(Stored data entries)

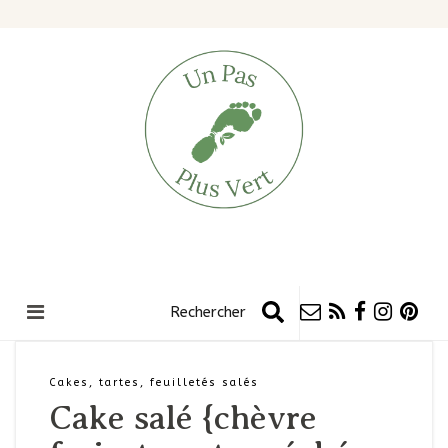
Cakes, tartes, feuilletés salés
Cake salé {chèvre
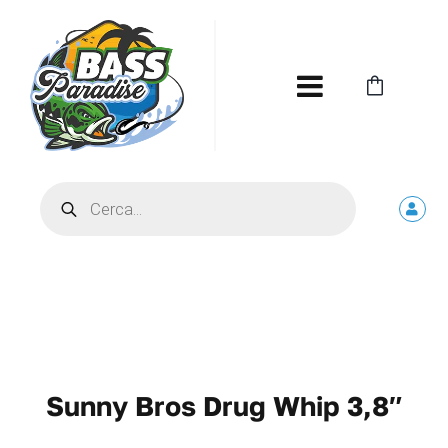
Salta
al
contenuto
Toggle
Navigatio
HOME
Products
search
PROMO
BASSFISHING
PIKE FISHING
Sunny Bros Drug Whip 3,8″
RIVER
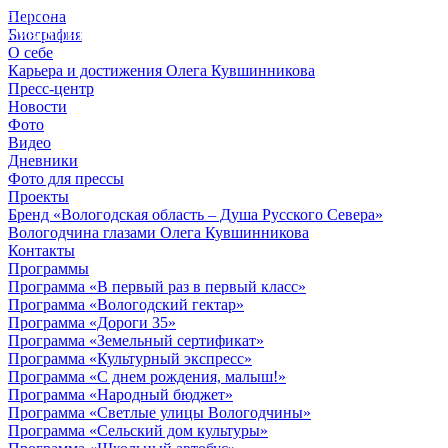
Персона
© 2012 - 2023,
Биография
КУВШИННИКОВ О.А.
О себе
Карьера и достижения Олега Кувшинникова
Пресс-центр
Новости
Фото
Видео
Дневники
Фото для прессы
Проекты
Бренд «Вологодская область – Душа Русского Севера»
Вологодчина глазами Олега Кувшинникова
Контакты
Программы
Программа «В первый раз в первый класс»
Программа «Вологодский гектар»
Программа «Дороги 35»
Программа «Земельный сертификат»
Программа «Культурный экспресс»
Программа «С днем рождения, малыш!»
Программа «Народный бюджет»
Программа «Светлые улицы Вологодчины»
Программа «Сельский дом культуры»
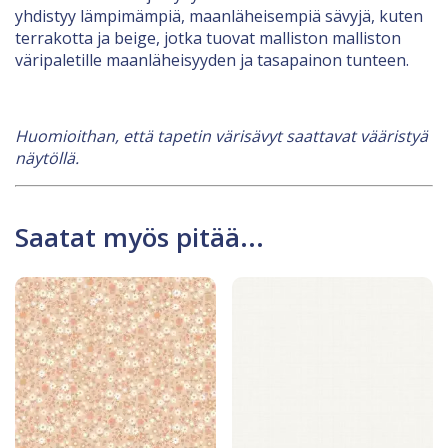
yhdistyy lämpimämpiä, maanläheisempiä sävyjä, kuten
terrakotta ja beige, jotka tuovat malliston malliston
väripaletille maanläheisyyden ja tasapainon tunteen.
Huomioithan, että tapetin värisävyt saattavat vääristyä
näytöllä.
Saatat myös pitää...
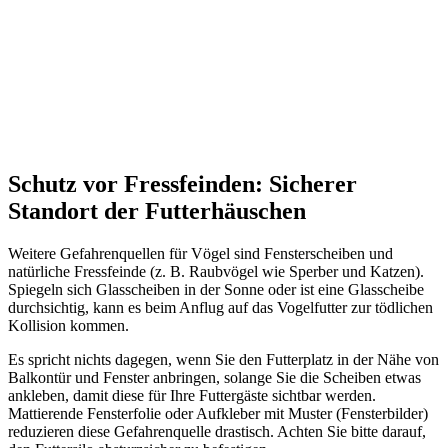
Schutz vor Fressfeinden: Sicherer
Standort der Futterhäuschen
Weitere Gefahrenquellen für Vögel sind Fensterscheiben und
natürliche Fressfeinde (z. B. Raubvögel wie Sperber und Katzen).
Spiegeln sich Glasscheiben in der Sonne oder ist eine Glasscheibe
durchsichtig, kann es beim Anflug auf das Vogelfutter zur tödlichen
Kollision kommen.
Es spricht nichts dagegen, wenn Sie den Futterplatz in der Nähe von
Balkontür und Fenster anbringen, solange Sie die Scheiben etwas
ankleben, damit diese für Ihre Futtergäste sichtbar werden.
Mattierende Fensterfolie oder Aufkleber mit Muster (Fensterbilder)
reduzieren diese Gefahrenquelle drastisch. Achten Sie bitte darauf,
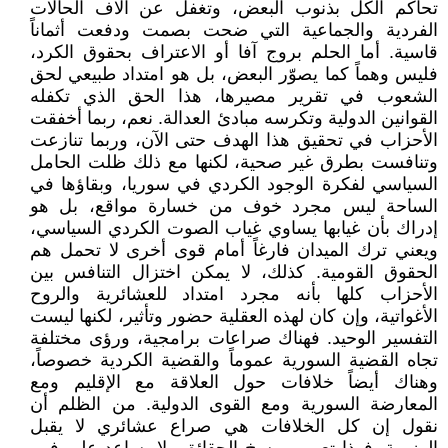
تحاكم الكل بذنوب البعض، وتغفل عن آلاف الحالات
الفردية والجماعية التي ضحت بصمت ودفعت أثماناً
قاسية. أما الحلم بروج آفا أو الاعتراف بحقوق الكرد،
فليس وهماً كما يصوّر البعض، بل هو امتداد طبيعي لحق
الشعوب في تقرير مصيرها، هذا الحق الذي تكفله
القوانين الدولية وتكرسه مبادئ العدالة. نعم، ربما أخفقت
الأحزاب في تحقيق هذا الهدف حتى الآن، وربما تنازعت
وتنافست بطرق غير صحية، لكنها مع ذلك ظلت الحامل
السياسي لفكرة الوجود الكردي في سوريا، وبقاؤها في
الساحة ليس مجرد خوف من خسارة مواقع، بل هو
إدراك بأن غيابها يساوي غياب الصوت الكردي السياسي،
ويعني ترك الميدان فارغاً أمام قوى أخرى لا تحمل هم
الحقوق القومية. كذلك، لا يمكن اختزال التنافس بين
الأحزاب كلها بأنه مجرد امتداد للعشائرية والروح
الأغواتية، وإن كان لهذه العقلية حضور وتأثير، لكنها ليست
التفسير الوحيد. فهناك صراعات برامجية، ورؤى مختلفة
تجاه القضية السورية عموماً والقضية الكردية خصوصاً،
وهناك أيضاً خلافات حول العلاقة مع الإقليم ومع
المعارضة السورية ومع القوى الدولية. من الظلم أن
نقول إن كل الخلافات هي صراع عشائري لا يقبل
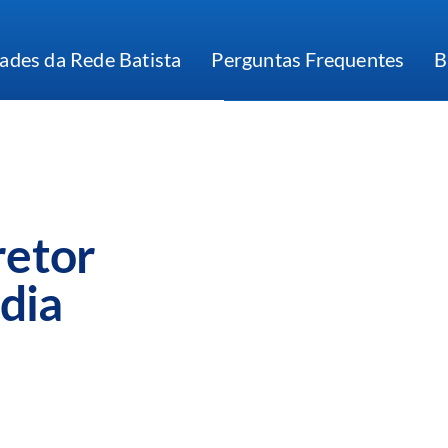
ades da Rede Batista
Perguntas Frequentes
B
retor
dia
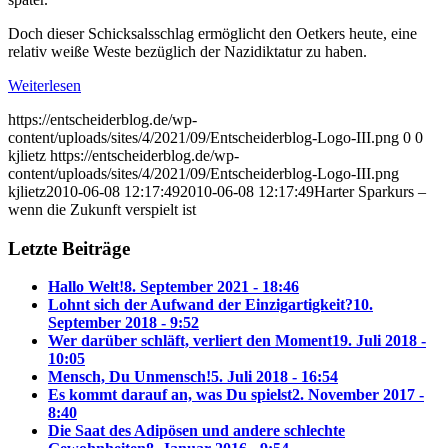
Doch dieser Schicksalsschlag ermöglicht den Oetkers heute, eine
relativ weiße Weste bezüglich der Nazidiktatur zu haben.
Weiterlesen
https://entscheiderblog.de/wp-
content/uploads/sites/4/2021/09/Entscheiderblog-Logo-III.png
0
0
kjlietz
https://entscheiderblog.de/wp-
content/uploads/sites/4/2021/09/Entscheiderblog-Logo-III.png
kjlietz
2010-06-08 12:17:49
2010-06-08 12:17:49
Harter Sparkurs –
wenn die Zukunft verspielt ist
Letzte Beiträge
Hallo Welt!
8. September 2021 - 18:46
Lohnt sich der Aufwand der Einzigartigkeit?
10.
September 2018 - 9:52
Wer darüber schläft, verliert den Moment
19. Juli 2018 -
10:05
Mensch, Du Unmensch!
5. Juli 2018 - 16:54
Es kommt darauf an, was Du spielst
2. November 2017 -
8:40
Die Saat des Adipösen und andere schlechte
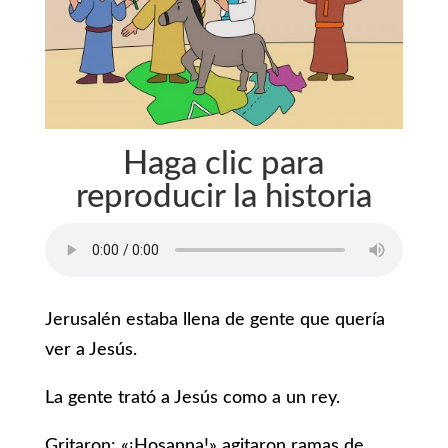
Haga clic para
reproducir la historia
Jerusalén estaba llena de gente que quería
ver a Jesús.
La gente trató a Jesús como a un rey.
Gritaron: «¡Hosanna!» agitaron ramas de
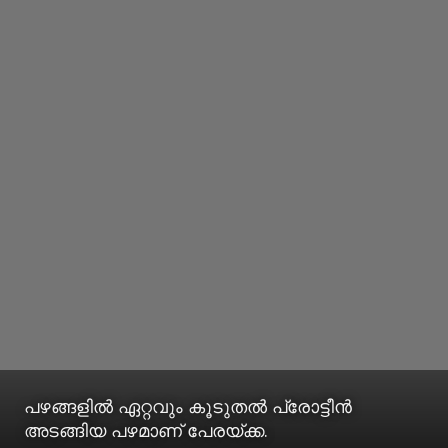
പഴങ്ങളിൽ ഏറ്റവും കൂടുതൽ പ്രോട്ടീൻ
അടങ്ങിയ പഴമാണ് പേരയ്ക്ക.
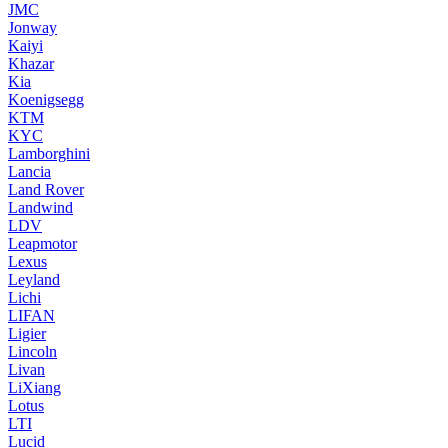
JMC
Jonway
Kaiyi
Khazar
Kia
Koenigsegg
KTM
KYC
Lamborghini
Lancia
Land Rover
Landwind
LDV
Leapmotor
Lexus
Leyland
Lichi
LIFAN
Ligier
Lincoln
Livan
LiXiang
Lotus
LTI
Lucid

TASK OBJECTIVE:
Report every line of the rows above that contains the string "gente", matching case exactly.

EXERCISE OUTPUT:
Jerusalén estaba llena de gente que quería
La gente trató a Jesús como a un rey.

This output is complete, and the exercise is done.